Nel corso dell’iniziativa, il PD ha ribadito l’obiettivo della propria proposta di regolamento: evitare il rilascio di nuove concessioni, sia provvisorie che definitive, e preservare l’attuale equilibrio tra spiagge libere e aree attrezzate.
“L’amministrazione sta proponendo al Consiglio comunale di sottrarre alla libera fruizione ulteriori 1300 metri quadrati di spiagge – spiegano dal Partito Democratico – attraverso singole concessioni inferiori ai 500 metri quadrati e distanziate tra loro di 30 metri. Un’impostazione che appare costruita su misura e che rischia di aprire un precedente pericoloso”.
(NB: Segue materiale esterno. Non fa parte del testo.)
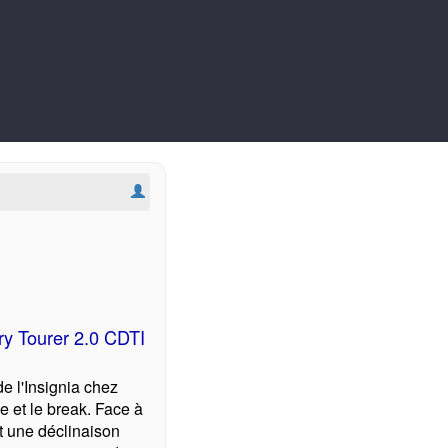
ry Tourer 2.0 CDTI
e l'Insignia chez
ne et le break. Face à
it une déclinaison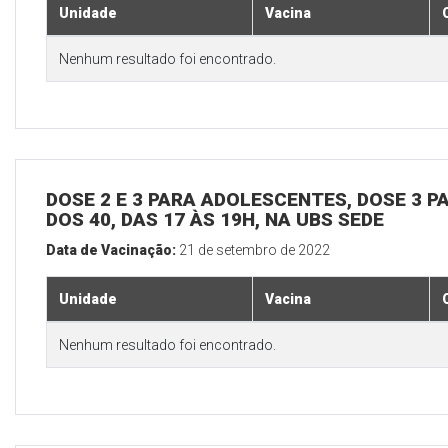
Unidade
Vacina
Nenhum resultado foi encontrado.
DOSE 2 E 3 PARA ADOLESCENTES, DOSE 3 P
DOS 40, DAS 17 ÀS 19H, NA UBS SEDE
Data de Vacinação:
21 de setembro de 2022
Unidade
Vacina
Nenhum resultado foi encontrado.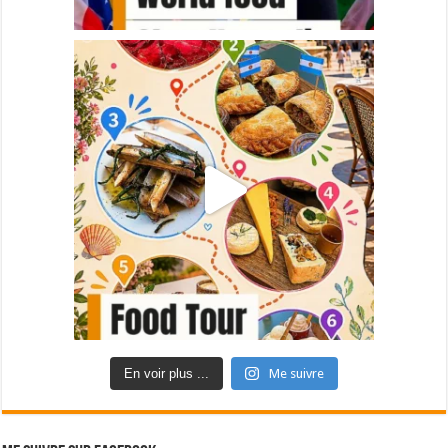
En voir plus ...
Me suivre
A rendere ancora più concreta questa preoccupazione è la presenza di istanze già depositate. In particolare, da tempo è in istruttoria una richiesta di concessione demaniale marittima ex articolo 36 del codice della navigazione per 463 metri quadrati nella spiaggia antistante il Ristorante Quattro Quarti. Un’istanza che, con l’attuale Piano di utilizzo del demanio marittimo approvato dal Consiglio comunale nel 2022, non troverebbe accoglimento, ma che potrebbe invece essere resa possibile proprio dalle nuove linee di indirizzo proposte dalla giunta.
“Si aprirebbe così un varco evidente – sottolinea il PD – perché quella richiesta rientra perfettamente nei parametri indicati dall’amministrazione: superficie inferiore ai 500 metri quadrati e distanza superiore ai 30 metri dalle concessioni esistenti”.